While the overtransfused group had a higher haemoglobin level on ED arrival, it is well established that this is not a reliable marker to predict transfusion requirements. Moreover, the difference of 132 g/L vs 124 g/L is not clinically significant.

Numerous scoring systems have tried to predict MTP requirement. A systematic review of various of these tools concluded that while performance was reasonable, their dependence on local resourcing meant it was not possible to recommend a ‘one size fits all’ tool for general use [12]. Using a scoring system may result in earlier MTP triggering, but it is not clear if this may limit PRBC transfusion due to the attention to correcting coagulopathy, or whether in fact early MTP usage might risk overtransfusion due to the tendency for faster administration of PRBCs in the early stages of resuscitation. None of the studies included in the review by Shih et al. demonstrated that an MTP prediction tool improved patient outcomes. [12] Even in high volume trauma institutions transfusion management remains highly clinician dependent [13]. Experienced trauma surgeons struggle to accurately predict massive transfusion requirement early after arrival in the ED [14]. For now, it is likely that clinicians will continue to use a combination of clinical acumen, laboratory values, scoring systems, and imaging results. Overall, it is questionable if we need to predict the need for the use of MTP at all when resources are available and the blood and blood products can be expeditiously mobilised.

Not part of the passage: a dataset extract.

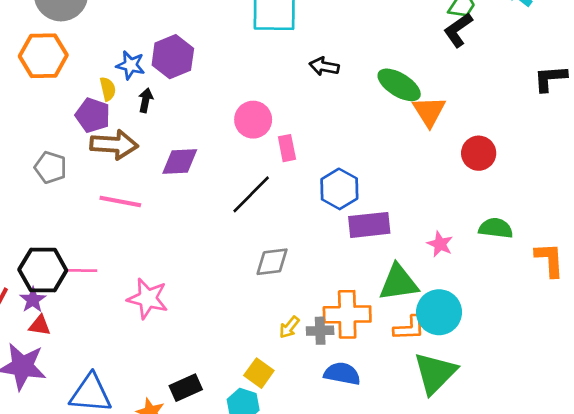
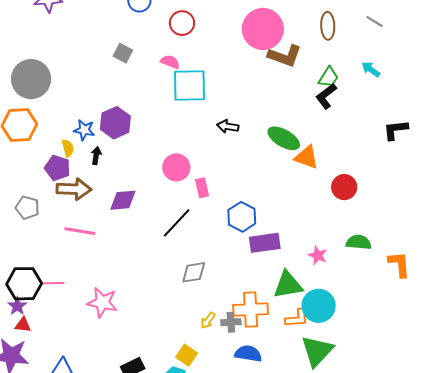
orange triangle: (429, 111) -> (307, 157), turned -36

While transfusion triggers remain ill-defined and vary by institution and clinician, the decision to cease transfusion is also not rigidly established in the literature. Endpoints for PRBC transfusion are not mandated by our institutional MTP, though it does include targets of pH greater than 7.2, base deficit less than 6 and lactate less than 4 mmol/L.

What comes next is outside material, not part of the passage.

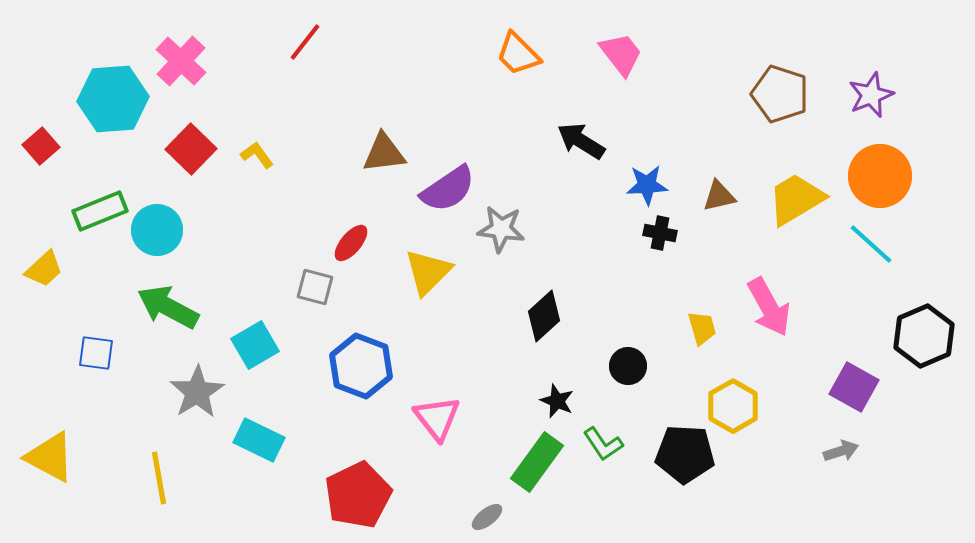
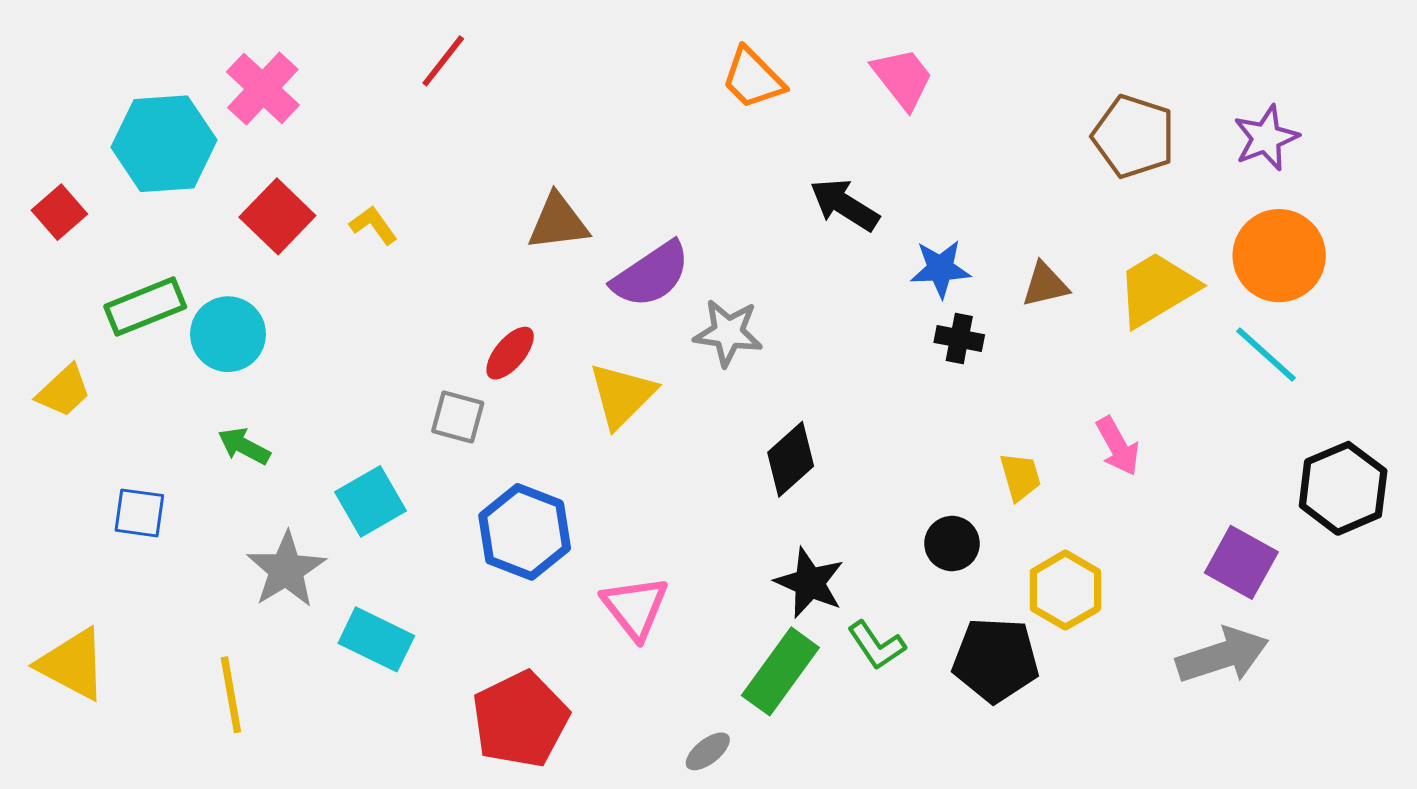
green arrow: (168, 307) -> (244, 446), size x0.6
pink arrow: (769, 307) -> (1118, 446), size x0.7
black circle: (628, 366) -> (952, 544), moved
black star: (557, 401) -> (810, 583), size x1.4
gray arrow: (841, 451) -> (1222, 655), size x1.8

Thus the decision to cease PRBC transfusion in early resuscitation is again made clinically and is informed by whether there has been achievement of haemostasis, anticipated ongoing blood loss, improving acidosis or base deficit, clinical markers of perfusion (BP, heart rate, urine output, mentation and skin examination) and Hb > 100 g/L.

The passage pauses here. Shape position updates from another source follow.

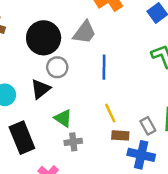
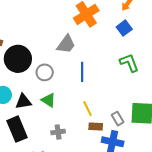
black circle: (44, 38) -> (18, 59), moved
black triangle: (41, 89) -> (23, 102), moved, turned 30
green triangle: (63, 118) -> (48, 100), moved

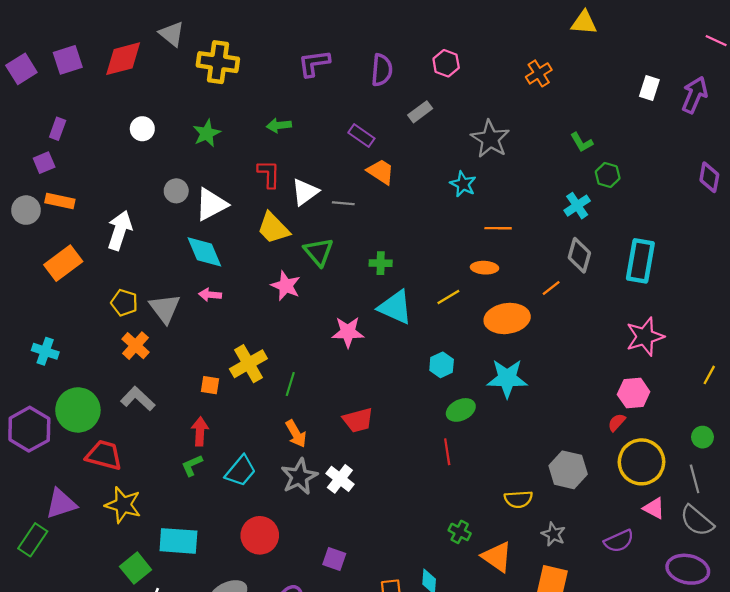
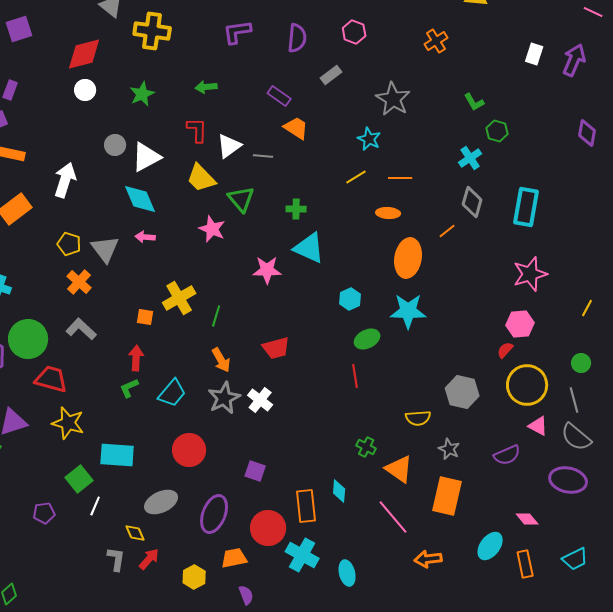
red diamond: (123, 59) -> (84, 54), moved
yellow line: (448, 297) -> (356, 177), moved
orange ellipse: (507, 318) -> (408, 258), turned -72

The study is limited by the fact that it relies on retrospective analysis of registry data and the medical records. There are minimal clinically useful differences that reach significance, likely reflecting the small sample size, even in one the highest volume trauma centre in our state. The definition of overtransfusion is arbitrary and may not reflect clinically significant overtransfusion in all patients. This can make the overtransfusion problem even more negligible.

In conclusion, overtransfusion happened in over of a quarter of our transfused patients. There were no significant differences identified in these patients that were clinically relevant. The utilisation of MTP was not associated with higher overtransfusion rates. This study did not demonstrate any association between overtransfusion and mortality, length of stay or multi-organ failure.

Overtransfusion of red cells early in trauma is a commonly raised, but poorly documented concern. The number of patients in this study and the methodology prevent us making specific recommendations. Rather we would encourage other institutions to analyse their transfusion practice, so that collectively we can gather enough data to better understand the problem and define the equipoise between under- and over-transfusion in these patients.